Work request:
Below are records; reproduce exactly the lines from the one that has "Escolha o plano" through the one that has "Продвижение сайтов by", ends included, and nothing more.

Available records:
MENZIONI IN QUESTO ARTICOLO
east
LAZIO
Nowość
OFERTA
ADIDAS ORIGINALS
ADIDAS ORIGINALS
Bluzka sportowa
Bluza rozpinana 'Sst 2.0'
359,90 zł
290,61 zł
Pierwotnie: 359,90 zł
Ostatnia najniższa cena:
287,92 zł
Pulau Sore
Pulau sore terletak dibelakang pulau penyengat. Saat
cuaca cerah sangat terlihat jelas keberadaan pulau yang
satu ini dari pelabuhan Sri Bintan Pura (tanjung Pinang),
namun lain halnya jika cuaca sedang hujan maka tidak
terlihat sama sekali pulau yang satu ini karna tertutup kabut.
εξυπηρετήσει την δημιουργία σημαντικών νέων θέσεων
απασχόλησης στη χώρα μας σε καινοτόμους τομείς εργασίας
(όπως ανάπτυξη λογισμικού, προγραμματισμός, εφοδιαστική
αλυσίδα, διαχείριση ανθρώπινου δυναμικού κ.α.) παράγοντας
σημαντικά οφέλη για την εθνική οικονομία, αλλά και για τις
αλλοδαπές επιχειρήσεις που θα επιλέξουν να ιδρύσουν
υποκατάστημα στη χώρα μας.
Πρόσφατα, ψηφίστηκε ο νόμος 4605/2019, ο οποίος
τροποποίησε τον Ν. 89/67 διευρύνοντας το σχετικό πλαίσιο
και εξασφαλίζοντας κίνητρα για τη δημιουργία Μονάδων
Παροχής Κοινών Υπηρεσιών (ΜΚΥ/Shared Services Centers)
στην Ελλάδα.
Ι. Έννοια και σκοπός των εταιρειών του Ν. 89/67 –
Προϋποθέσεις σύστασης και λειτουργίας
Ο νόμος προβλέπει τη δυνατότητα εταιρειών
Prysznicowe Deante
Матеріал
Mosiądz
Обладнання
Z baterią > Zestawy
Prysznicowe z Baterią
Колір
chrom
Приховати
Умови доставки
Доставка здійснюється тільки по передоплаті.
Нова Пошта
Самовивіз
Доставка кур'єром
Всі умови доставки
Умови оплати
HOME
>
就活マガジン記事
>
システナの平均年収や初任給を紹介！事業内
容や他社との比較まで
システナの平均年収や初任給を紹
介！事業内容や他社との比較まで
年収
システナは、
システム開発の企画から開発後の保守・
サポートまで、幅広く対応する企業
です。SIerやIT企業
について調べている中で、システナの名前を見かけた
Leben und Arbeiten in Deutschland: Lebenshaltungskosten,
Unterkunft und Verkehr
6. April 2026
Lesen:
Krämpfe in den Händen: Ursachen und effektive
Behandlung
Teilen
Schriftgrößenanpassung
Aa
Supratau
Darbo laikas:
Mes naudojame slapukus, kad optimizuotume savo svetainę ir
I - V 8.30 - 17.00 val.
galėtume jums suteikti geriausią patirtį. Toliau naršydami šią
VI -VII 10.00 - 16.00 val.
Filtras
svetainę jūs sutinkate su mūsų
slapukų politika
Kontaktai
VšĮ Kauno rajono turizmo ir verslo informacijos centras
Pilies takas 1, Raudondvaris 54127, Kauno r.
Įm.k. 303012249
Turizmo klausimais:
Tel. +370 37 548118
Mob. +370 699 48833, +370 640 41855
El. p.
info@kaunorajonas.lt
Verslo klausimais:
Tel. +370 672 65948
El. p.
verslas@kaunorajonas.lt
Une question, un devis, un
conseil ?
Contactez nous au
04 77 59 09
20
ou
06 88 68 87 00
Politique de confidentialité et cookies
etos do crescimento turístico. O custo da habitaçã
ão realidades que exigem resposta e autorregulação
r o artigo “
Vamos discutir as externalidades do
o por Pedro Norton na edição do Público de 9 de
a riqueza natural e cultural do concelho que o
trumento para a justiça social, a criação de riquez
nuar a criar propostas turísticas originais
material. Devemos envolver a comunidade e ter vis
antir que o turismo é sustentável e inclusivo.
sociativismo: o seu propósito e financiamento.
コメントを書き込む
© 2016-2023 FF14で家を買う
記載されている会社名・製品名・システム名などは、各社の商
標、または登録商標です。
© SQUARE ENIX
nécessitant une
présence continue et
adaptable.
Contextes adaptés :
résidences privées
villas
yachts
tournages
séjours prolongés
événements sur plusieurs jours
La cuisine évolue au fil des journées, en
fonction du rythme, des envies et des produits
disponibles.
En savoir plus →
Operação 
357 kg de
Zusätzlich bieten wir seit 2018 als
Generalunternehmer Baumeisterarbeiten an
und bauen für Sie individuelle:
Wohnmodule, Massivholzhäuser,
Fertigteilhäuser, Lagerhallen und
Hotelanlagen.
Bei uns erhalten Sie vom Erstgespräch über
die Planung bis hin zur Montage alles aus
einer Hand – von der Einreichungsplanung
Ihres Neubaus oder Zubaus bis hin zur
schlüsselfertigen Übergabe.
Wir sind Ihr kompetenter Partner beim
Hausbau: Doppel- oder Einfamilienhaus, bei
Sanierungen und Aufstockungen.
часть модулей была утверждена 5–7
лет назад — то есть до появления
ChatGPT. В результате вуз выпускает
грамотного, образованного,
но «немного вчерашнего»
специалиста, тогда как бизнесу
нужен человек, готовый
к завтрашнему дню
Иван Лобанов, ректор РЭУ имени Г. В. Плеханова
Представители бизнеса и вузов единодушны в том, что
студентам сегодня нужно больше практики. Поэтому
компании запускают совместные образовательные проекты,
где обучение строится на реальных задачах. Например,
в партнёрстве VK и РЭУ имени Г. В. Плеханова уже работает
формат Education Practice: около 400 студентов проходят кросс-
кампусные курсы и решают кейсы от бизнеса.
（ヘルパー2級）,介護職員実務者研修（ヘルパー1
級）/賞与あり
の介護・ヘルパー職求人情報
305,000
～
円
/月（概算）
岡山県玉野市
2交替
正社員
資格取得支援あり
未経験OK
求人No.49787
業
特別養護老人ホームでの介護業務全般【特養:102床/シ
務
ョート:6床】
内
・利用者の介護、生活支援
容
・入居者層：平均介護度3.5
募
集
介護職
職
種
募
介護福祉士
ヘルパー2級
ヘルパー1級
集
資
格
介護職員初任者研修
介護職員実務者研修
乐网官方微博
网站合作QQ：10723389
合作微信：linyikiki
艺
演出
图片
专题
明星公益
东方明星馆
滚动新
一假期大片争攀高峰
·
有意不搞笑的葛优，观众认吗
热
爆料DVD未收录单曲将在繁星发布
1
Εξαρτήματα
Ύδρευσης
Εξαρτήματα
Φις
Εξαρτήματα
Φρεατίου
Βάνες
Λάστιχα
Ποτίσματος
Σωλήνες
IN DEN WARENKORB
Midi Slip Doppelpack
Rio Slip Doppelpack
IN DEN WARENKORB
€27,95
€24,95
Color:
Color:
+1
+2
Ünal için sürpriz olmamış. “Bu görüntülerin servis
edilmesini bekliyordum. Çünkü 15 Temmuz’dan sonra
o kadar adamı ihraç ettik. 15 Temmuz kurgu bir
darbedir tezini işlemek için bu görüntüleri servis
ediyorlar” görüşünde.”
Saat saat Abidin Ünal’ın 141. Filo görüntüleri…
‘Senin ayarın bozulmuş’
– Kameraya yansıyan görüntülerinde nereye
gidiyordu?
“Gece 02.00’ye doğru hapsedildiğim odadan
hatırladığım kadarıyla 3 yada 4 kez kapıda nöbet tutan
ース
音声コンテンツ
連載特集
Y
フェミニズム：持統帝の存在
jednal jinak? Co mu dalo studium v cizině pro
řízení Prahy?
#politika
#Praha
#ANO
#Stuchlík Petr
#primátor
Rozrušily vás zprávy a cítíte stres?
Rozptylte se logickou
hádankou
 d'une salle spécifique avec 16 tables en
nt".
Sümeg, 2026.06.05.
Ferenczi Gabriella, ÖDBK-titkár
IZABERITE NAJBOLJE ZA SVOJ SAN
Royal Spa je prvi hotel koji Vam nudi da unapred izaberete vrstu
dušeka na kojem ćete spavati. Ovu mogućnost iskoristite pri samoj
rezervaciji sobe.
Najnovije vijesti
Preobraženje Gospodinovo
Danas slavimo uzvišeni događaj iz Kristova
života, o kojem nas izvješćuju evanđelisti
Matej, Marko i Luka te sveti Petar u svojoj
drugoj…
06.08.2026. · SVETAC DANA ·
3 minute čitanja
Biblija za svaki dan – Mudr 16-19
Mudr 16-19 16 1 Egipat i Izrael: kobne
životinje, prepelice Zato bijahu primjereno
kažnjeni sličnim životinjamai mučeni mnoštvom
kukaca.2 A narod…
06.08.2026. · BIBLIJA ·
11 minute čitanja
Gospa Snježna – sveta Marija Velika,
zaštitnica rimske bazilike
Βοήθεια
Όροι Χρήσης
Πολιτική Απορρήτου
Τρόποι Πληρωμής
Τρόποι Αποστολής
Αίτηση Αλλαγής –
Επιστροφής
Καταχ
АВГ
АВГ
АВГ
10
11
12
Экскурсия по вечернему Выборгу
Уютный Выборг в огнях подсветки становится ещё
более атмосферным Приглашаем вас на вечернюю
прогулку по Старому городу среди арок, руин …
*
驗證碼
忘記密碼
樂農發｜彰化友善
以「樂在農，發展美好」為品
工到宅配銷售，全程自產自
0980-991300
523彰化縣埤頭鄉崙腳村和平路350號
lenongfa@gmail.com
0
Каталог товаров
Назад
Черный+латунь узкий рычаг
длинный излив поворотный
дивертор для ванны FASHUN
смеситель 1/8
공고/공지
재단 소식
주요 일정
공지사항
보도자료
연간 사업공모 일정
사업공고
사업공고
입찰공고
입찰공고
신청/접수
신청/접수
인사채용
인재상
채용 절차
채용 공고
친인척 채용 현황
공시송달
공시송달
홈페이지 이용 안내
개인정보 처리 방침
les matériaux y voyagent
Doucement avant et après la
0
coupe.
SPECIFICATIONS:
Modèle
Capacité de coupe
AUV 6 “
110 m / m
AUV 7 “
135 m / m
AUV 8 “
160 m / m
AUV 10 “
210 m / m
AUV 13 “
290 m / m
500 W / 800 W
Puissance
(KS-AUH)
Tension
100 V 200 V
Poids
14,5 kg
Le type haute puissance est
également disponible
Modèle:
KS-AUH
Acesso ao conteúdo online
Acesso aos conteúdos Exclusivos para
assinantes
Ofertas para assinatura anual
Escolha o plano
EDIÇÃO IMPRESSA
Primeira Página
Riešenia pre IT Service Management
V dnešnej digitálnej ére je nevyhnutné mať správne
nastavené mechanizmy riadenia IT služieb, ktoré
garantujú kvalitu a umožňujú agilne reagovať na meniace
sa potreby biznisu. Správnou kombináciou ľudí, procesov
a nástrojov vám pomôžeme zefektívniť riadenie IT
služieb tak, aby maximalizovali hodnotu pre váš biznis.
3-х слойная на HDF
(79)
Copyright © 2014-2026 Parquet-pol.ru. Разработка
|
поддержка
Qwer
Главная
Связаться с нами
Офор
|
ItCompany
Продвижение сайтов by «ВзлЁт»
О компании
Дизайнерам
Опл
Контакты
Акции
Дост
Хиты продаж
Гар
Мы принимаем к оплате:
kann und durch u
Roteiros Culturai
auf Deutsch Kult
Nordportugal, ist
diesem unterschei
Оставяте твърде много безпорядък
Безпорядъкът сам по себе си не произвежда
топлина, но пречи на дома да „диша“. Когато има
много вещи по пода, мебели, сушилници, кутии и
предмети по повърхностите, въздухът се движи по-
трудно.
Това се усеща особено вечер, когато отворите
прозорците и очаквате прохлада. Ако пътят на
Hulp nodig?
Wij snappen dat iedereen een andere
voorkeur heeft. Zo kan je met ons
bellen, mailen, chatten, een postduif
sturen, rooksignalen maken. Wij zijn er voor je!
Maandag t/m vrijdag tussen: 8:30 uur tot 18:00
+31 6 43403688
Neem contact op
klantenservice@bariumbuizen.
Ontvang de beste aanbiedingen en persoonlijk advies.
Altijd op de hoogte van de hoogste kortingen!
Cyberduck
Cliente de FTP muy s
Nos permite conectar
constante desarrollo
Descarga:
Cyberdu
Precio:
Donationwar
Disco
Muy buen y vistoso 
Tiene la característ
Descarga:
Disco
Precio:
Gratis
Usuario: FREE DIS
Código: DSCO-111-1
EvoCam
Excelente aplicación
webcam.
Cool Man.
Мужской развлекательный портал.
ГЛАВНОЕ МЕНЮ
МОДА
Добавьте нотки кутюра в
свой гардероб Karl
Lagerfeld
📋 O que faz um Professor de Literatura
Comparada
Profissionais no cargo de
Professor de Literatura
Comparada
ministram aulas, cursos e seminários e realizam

Answer to this problem:
Escolha o plano
EDIÇÃO IMPRESSA
Primeira Página
Riešenia pre IT Service Management
V dnešnej digitálnej ére je nevyhnutné mať správne
nastavené mechanizmy riadenia IT služieb, ktoré
garantujú kvalitu a umožňujú agilne reagovať na meniace
sa potreby biznisu. Správnou kombináciou ľudí, procesov
a nástrojov vám pomôžeme zefektívniť riadenie IT
služieb tak, aby maximalizovali hodnotu pre váš biznis.
3-х слойная на HDF
(79)
Copyright © 2014-2026 Parquet-pol.ru. Разработка
|
поддержка
Qwer
Главная
Связаться с нами
Офор
|
ItCompany
Продвижение сайтов by «ВзлЁт»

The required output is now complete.